Remarkably, some African countries are already making attempts to adopt these technologies. In Egypt for instance, the government is using a mobile phone service called “Blue Line” to send information about water rationing and supply. This technology helps Egyptians to know where to access water for domestic use and farming.
African governments can liaise with their respective meteorological departments to obtain and disseminate information about weather patterns to their citizens.
Common natural disasters such as hunger can easily be prevented by ensuring poor families have access to regular income. Instead of relying on international donors for food relief, African governments must move with speed to create environments that promote income generating activities for their communities.
They can do so by creating investment opportunities for local and international investors, who will in turn offer employment opportunities to locals. Agriculture is another major income generating activity in most parts of Africa. By investing in localized farming initiatives, Africa can easily tackle the problem of repetitive droughts and enable farmers to produce enough food for their domestic use and the market.
With sophisticated weather monitoring systems, it is quite easy to predict when the next rain will come. It is also possible to see signs of impending famine and floods ahead of time. But these signs can only be useful if appropriate actions are taken early enough.

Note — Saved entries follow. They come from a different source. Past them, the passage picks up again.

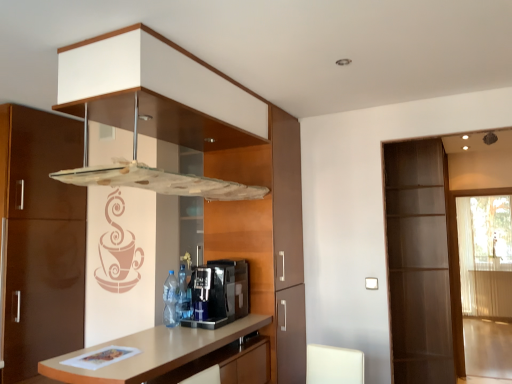
Image resolution: width=512 pixels, height=384 pixels. I want to click on free location above light brown wood countertop at center (from a real-world perspective), so click(176, 336).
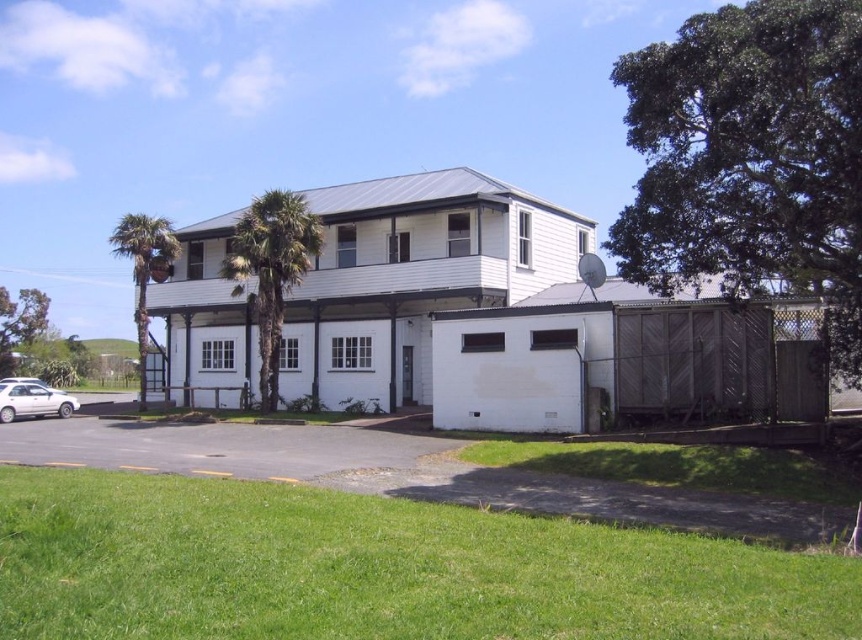
Is green leafy tree at lower left wider than white matte sedan at lower left?

Answer: Correct, the width of green leafy tree at lower left exceeds that of white matte sedan at lower left.

Image resolution: width=862 pixels, height=640 pixels. What do you see at coordinates (19, 323) in the screenshot?
I see `green leafy tree at lower left` at bounding box center [19, 323].

At what (x,y) coordinates should I click in order to perform the action: click on green leafy tree at lower left. Please return your answer as a coordinate pair (x, y). This screenshot has width=862, height=640. Looking at the image, I should click on (19, 323).

Consider the image. Does green leafy palm tree at center appear over white matte sedan at lower left?

Yes, green leafy palm tree at center is above white matte sedan at lower left.

Is point (254, 244) positioned behind point (20, 403)?

No, it is in front of (20, 403).

The width and height of the screenshot is (862, 640). What are the coordinates of `green leafy palm tree at center` in the screenshot? It's located at (270, 269).

The width and height of the screenshot is (862, 640). In order to click on green leafy tree at right in this screenshot , I will do pos(751,157).

Who is taller, green leafy tree at right or green leafy palm tree at left?

With more height is green leafy palm tree at left.

Does point (729, 77) lie in front of point (167, 250)?

Yes, point (729, 77) is in front of point (167, 250).

Identify the location of green leafy tree at right. (751, 157).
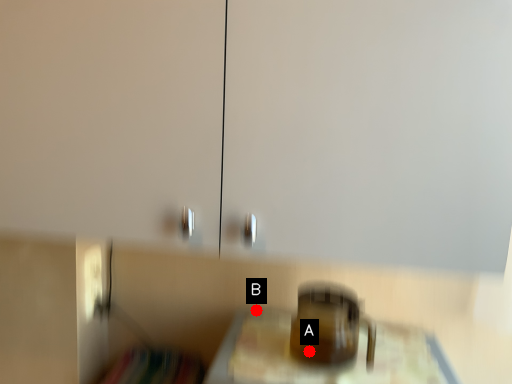
Question: Two points are circled on the image, labeled by A and B beside each circle. Which of the following is the closest to the observer?

Choices:
 (A) A is closer
 (B) B is closer

Answer: (A)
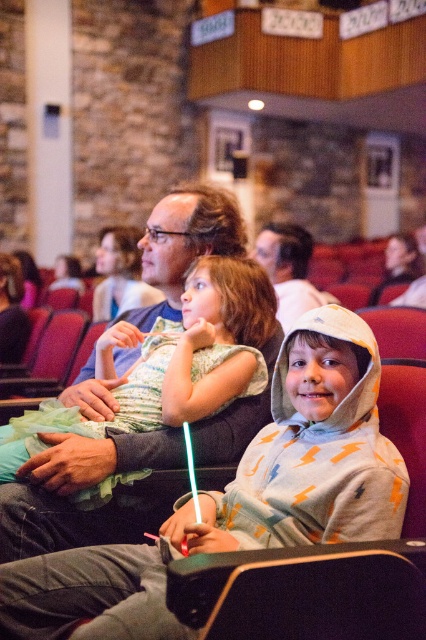
In the scene shown: Is matte green dress at center above matte brown hair at center?

Incorrect, matte green dress at center is not positioned above matte brown hair at center.

Who is more forward, (161, 356) or (195, 188)?

Point (161, 356)

Identify the location of matte green dress at center. This screenshot has height=640, width=426. (195, 349).

Who is taller, light gray hoodie at center or matte green dress at center?

matte green dress at center

Does light gray hoodie at center have a smaller size compared to matte green dress at center?

No.

Is point (374, 353) positioned in front of point (183, 374)?

That is True.

Where is `light gray hoodie at center`? light gray hoodie at center is located at coordinates (310, 452).

Which is more to the left, light gray hoodie at center or matte brown hair at center?

matte brown hair at center is more to the left.

Between light gray hoodie at center and matte brown hair at center, which one appears on the right side from the viewer's perspective?

From the viewer's perspective, light gray hoodie at center appears more on the right side.

You are a GUI agent. You are given a task and a screenshot of the screen. Output one action in this format:
    pyautogui.click(x=<x>, y=<y>)
    Task: Click on the light gray hoodie at center
    
    Given the screenshot: What is the action you would take?
    pyautogui.click(x=310, y=452)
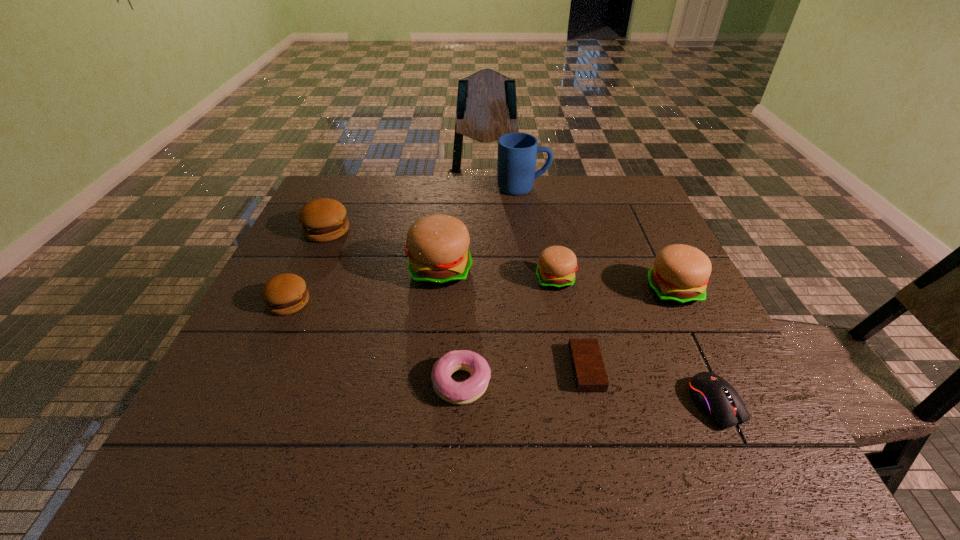
Image resolution: width=960 pixels, height=540 pixels. In order to click on computer mouse that is at the right edge in this screenshot , I will do `click(711, 393)`.

Where is `object that is at the near right corner`? The width and height of the screenshot is (960, 540). object that is at the near right corner is located at coordinates pos(711,393).

In the image, there is a desktop. Identify the location of free region at the far edge. (470, 179).

The width and height of the screenshot is (960, 540). Identify the location of free space at the near edge of the desktop. (603, 438).

I want to click on vacant region at the left edge of the desktop, so click(x=298, y=363).

In the image, there is a desktop. Where is `vacant space at the right edge`? The height and width of the screenshot is (540, 960). vacant space at the right edge is located at coordinates (699, 354).

At what (x,y) coordinates should I click in order to perform the action: click on vacant space at the far left corner of the desktop. Please return your answer as a coordinate pair (x, y). The width and height of the screenshot is (960, 540). Looking at the image, I should click on (328, 176).

Locate an element on the screen. The image size is (960, 540). free location at the near right corner of the desktop is located at coordinates (774, 464).

The image size is (960, 540). Identify the location of free space between the pink doughnut and the shortest hamburger. (375, 343).

At what (x,y) coordinates should I click in order to perform the action: click on vacant area that lies between the farther brown hamburger and the computer mouse. Please return your answer as a coordinate pair (x, y). This screenshot has height=540, width=960. Looking at the image, I should click on (521, 317).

Timely interventions can help save lives and reduce the cost of dealing with a massive calamity such as the mudslide in Sierra Leone.
Disaster Preparedness and Prompt Response
African governments also need to come up with sustainable disaster preparedness and control policies such as relocating people to safer areas and adoption of innovative farming practices like terracing.
The speed with which emergency response teams respond to natural disasters matters a lot in as far as mitigating the damage is concerned. This also means that governments must invest in the right emergency response equipment and personnel.
Studies have shown that the poor disaster preparedness witnessed in many parts of Africa is largely due to poverty and low literacy levels. Most people, especially those living in poverty stricken areas, have a resigned view of life that has resulted in a race to the bottom in as far as financial stability is concerned.
It is therefore the work of respective governments to ensure that their populations are aware of different weather patterns and the most effective ways to respond to them. Such education programs should start right from primary schools all the way to the university to ensure maximum impact.
Investing in these simple solutions in a well-coordinated way can go a long way in breaking the vicious cycle of perennial droughts and other natural calamities in Africa.